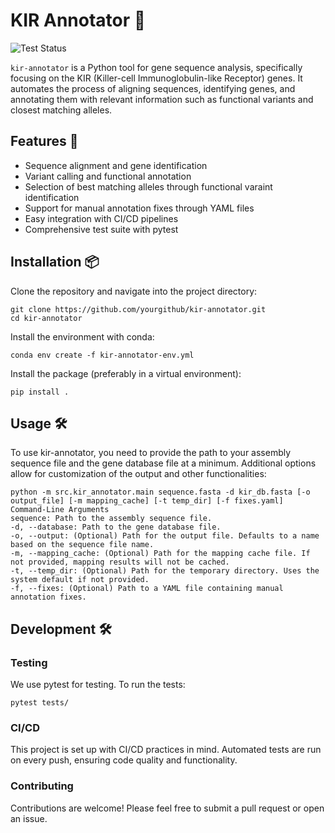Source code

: # KIR Annotator 🧬

![Test Status](https://github.com/michael-ford/kir-annotator/actions/workflows/test.yml/badge.svg)

`kir-annotator` is a Python tool for gene sequence analysis, specifically focusing on the KIR (Killer-cell Immunoglobulin-like Receptor) genes. It automates the process of aligning sequences, identifying genes, and annotating them with relevant information such as functional variants and closest matching alleles.

## Features 🚀

- Sequence alignment and gene identification
- Variant calling and functional annotation
- Selection of best matching alleles through functional varaint identification
- Support for manual annotation fixes through YAML files
- Easy integration with CI/CD pipelines
- Comprehensive test suite with pytest

## Installation 📦

Clone the repository and navigate into the project directory:

```
git clone https://github.com/yourgithub/kir-annotator.git
cd kir-annotator
```
Install the environment with conda:
```
conda env create -f kir-annotator-env.yml
```

Install the package (preferably in a virtual environment):
```
pip install .
```

## Usage 🛠
To use kir-annotator, you need to provide the path to your assembly sequence file and the gene database file at a minimum. Additional options allow for customization of the output and other functionalities:

```
python -m src.kir_annotator.main sequence.fasta -d kir_db.fasta [-o output_file] [-m mapping_cache] [-t temp_dir] [-f fixes.yaml]
Command-Line Arguments
sequence: Path to the assembly sequence file.
-d, --database: Path to the gene database file.
-o, --output: (Optional) Path for the output file. Defaults to a name based on the sequence file name.
-m, --mapping_cache: (Optional) Path for the mapping cache file. If not provided, mapping results will not be cached.
-t, --temp_dir: (Optional) Path for the temporary directory. Uses the system default if not provided.
-f, --fixes: (Optional) Path to a YAML file containing manual annotation fixes.
```

## Development 🛠️
### Testing
We use pytest for testing. To run the tests:

`pytest tests/`

### CI/CD
This project is set up with CI/CD practices in mind. Automated tests are run on every push, ensuring code quality and functionality.

### Contributing
Contributions are welcome! Please feel free to submit a pull request or open an issue.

**What the exercise asks**
Only the lines from the one holding "To use kir-annotator, you" to the end of the material are wanted, each transcribed exactly.

**Solution to this task**
To use kir-annotator, you need to provide the path to your assembly sequence file and the gene database file at a minimum. Additional options allow for customization of the output and other functionalities:

```
python -m src.kir_annotator.main sequence.fasta -d kir_db.fasta [-o output_file] [-m mapping_cache] [-t temp_dir] [-f fixes.yaml]
Command-Line Arguments
sequence: Path to the assembly sequence file.
-d, --database: Path to the gene database file.
-o, --output: (Optional) Path for the output file. Defaults to a name based on the sequence file name.
-m, --mapping_cache: (Optional) Path for the mapping cache file. If not provided, mapping results will not be cached.
-t, --temp_dir: (Optional) Path for the temporary directory. Uses the system default if not provided.
-f, --fixes: (Optional) Path to a YAML file containing manual annotation fixes.
```

## Development 🛠️
### Testing
We use pytest for testing. To run the tests:

`pytest tests/`

### CI/CD
This project is set up with CI/CD practices in mind. Automated tests are run on every push, ensuring code quality and functionality.

### Contributing
Contributions are welcome! Please feel free to submit a pull request or open an issue.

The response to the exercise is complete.